“Not able! not able! Yanna.”
“Nonsense! If you are man enough to ask a 103 woman to be your wife, you ought to be man enough to do it with all customary honors. There is no use in further discussion, Harry. From the position I have taken, I cannot, in justice to myself, move a hair’s breadth.”
“Is a man not to honor his mother, and help her, and so on?”
“A man is to honor his mother with all his heart. He is to help her in every way he can; but he is also to honor the woman he asks to be his wife. It is a poor rose-tree that can only bear one perfect rose; it is a poor heart that has room only for one perfect love;—but I will not even seem to plead, for what ought to be rendered with the utmost spontaneity. We had better say ‘Good-bye!’”
She rose with quiet dignity, and stood with an expectant air. Harry also rose, and began to button his gloves, and as he did so, said: “Surely, you will write to me! I do not hope for love letters, but just sometimes a few kind, wise words! You will write, Yanna?”

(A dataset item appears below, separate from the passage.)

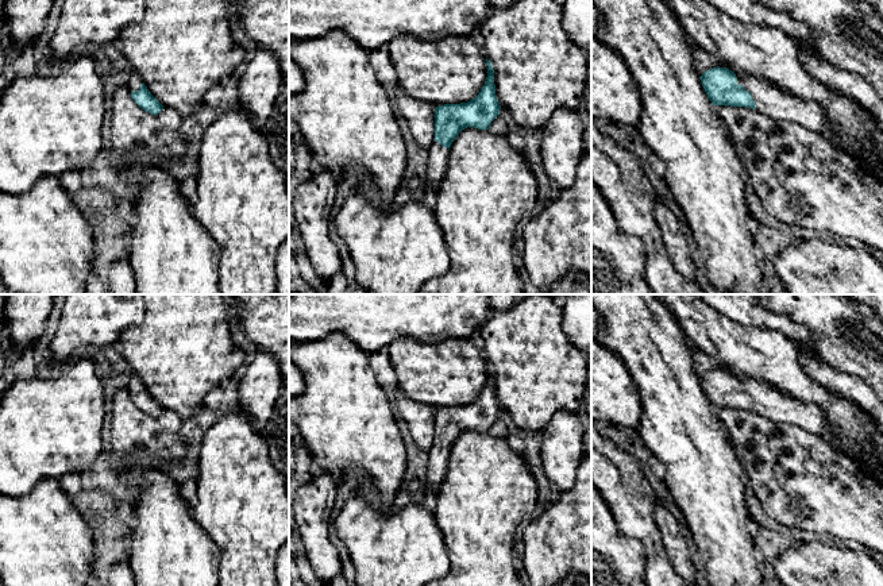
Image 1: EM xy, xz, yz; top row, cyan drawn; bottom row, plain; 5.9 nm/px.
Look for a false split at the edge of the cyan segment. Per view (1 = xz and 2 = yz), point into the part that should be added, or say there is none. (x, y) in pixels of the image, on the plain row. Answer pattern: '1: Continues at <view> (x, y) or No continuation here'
1: Continues at xz (438, 461)
2: Continues at yz (770, 403)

“It would not be prudent. It would not be right.”
“Prudent! Right! Oh, Yanna! How provoking you can be!”
“It would not be good form, then. Do you understand that better?”
“You will do nothing for me?”
She did not answer. She was very pale, her eyes were cast down, her mouth trembled, her hand clasped nervously the back of the chair by which she stood. She did not dare to look at Harry. He was so troubled, so reproachful, so handsome.